For nearly 35 years on SE Grand Avenue, Nicholas Restaurant served mezza platters, lamb kabobs, rooster and saffron rice plates, and pita breads served nonetheless steaming hot from an imported Lebanese oven. Its owners, partner and wife Nicholas and Linda Dibe, experienced escaped the violence of the 1982 Lebanon War, at some point settling in city and opening Nicholas, introducing Portlanders to all fashion of new dishes. In 2021 it moved from its cozy — even cramped — site on SE Grand to a new, more spacious constructing just on SE Madison Road. Now, soon after standing empty for a 12 months, the group has returned to the initial building. Beirut Bites opened final 7 days with a refreshing coat of yellow paint a relaxed, counter-services model and Lebanese avenue foods including pizzas, shawarma wraps, salad bowls, and gyros.
Owner Hilda Dibe claims that Beirut Bites is another possibility to introduce Portland to new preferences of Lebanon, just as her mother and father did in 1986 when they opened Nicholas. While the restaurant will serve far more common fare like hummus and falafel, it will also characteristic dishes seldom seen exterior of the streets of Beirut. A staple of the cafe is the menu of Lebanese street pizzas, which are baked in the exact same classic oven her parents imported to the US — compared with quite a few conventional ovens, and even pizza ovens, this can get up to 700 and even 800-degrees. The shatta pizza is made with roasted and fermented crimson pepper sauce, stuffed with a residence blend of imported Lebanese cheese, whilst the ayeress sees pita stuffed with lamb sausage produced in-home, and served with a tomato broth.
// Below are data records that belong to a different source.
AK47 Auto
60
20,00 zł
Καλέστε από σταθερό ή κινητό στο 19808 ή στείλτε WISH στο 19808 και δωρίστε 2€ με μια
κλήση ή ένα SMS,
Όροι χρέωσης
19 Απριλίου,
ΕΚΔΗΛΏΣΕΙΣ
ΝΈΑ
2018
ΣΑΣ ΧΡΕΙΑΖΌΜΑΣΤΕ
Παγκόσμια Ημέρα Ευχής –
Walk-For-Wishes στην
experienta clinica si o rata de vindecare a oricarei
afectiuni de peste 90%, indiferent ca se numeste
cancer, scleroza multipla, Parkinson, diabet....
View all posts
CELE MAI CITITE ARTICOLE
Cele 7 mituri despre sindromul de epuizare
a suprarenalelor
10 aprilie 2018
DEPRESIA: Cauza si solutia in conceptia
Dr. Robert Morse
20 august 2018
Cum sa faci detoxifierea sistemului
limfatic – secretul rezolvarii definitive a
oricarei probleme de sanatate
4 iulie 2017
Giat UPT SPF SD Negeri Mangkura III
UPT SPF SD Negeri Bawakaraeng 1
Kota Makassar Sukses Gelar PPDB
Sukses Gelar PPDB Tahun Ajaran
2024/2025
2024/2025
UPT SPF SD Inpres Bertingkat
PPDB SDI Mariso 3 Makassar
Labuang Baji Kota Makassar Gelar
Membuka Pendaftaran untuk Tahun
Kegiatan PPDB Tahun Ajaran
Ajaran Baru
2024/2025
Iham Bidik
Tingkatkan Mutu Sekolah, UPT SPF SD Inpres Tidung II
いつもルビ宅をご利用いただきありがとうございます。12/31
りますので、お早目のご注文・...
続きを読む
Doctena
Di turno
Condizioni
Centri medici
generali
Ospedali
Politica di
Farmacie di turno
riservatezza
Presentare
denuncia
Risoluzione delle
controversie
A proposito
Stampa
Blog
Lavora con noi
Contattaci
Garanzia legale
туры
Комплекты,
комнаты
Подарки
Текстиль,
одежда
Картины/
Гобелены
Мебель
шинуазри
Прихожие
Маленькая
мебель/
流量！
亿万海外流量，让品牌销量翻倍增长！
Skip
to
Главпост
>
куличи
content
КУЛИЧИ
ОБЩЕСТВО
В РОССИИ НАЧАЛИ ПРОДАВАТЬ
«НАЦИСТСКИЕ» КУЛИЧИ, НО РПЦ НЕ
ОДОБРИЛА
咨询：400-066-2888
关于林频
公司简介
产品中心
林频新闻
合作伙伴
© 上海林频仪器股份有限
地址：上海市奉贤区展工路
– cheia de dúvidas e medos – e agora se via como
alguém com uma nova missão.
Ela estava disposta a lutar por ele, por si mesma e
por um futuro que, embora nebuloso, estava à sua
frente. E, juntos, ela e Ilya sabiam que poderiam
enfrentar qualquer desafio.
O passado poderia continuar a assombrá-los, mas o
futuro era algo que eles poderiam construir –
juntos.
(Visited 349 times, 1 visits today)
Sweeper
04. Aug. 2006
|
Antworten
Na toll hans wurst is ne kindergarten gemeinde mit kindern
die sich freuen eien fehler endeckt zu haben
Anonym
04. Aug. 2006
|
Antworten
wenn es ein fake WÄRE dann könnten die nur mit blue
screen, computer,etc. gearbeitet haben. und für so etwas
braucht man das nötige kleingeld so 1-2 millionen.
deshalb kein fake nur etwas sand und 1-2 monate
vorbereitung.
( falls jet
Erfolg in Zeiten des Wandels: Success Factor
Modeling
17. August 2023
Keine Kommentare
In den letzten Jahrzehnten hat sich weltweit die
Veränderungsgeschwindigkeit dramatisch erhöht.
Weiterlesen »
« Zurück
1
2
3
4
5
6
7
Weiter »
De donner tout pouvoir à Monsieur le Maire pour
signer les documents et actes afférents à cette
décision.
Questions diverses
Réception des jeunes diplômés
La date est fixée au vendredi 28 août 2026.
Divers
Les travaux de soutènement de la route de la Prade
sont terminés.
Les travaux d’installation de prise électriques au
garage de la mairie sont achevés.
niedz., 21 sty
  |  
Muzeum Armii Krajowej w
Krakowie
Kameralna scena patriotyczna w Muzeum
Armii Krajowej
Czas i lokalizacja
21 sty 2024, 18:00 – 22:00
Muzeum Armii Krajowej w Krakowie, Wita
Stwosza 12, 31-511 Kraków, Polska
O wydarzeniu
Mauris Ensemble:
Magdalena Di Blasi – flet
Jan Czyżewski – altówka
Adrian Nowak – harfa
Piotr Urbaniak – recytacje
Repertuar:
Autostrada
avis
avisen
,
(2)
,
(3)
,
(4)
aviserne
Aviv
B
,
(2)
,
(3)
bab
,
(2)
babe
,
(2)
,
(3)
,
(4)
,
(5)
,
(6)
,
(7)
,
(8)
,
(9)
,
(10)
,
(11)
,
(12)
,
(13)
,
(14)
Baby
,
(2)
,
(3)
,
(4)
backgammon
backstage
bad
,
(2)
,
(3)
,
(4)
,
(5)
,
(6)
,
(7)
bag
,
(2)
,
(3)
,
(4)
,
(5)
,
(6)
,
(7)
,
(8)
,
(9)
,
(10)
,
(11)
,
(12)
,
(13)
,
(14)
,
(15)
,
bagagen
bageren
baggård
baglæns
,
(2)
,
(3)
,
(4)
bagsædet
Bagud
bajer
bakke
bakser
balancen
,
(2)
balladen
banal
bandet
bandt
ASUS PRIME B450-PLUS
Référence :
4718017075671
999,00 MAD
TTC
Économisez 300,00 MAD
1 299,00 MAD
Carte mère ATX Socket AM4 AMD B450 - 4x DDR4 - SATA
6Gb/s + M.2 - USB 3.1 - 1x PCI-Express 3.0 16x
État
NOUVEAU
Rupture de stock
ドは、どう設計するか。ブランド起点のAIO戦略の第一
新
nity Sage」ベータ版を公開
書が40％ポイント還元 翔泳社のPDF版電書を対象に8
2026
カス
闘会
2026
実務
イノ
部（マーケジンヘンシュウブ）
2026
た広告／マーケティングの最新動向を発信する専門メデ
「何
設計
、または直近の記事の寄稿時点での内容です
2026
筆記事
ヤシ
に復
Another highlighted menu item is a construct-a-bowl choice diners can choose merchandise like falafel, shawarma, or Beirut grilled hen in turmeric product sauce. They then pick out amongst salad greens or vermicelli jasmine rice, a Lebanese dish of blended wheat noodles and rice. There is also an solution for sauces to best the bowls.
Other dishes incorporate cauliflower shwarama wraps —which consist of cauliflower and eggplant roasted in the identical major duty oven — as very well as lamb gyro, falafel served a la carte or wrapped, and chocolate iced Turkish espresso. Desserts, Dibe clarifies, aren’t strictly Lebanese street food, but rather goods that the team loved, like pistachio baklava rolled into “cigars.”
Regulars to the aged Nicholas place will obtain it really diverse, with an additional counter for buying — though diners can dine-in, there’s an emphasis on swift seize and go lunches.
Dibe and her relatives, having been refugees themselves, have extended been involved with companies like the Immigrant and Refugee Group Business (IRCO). “We grew to become refugees in 1982,” says Dibe. “I’ve normally been associated with IRCO. We employ the service of folks from them, we donate food.”
To that stop, Dibe suggests that Beirut Bites will be donating 10-% of its proceeds just about every Tuesday to the organization. The fundraiser will go by means of May perhaps and into June, and Dibe suggests potentially further.
“Owning a cafe, you have the platform to assist,” she clarifies. “It provides you a perception of objective.”
Beirut Bites is open Monday by means of Saturday, 11 a.m. to 8 p.m. at 318 SE Grand Avenue.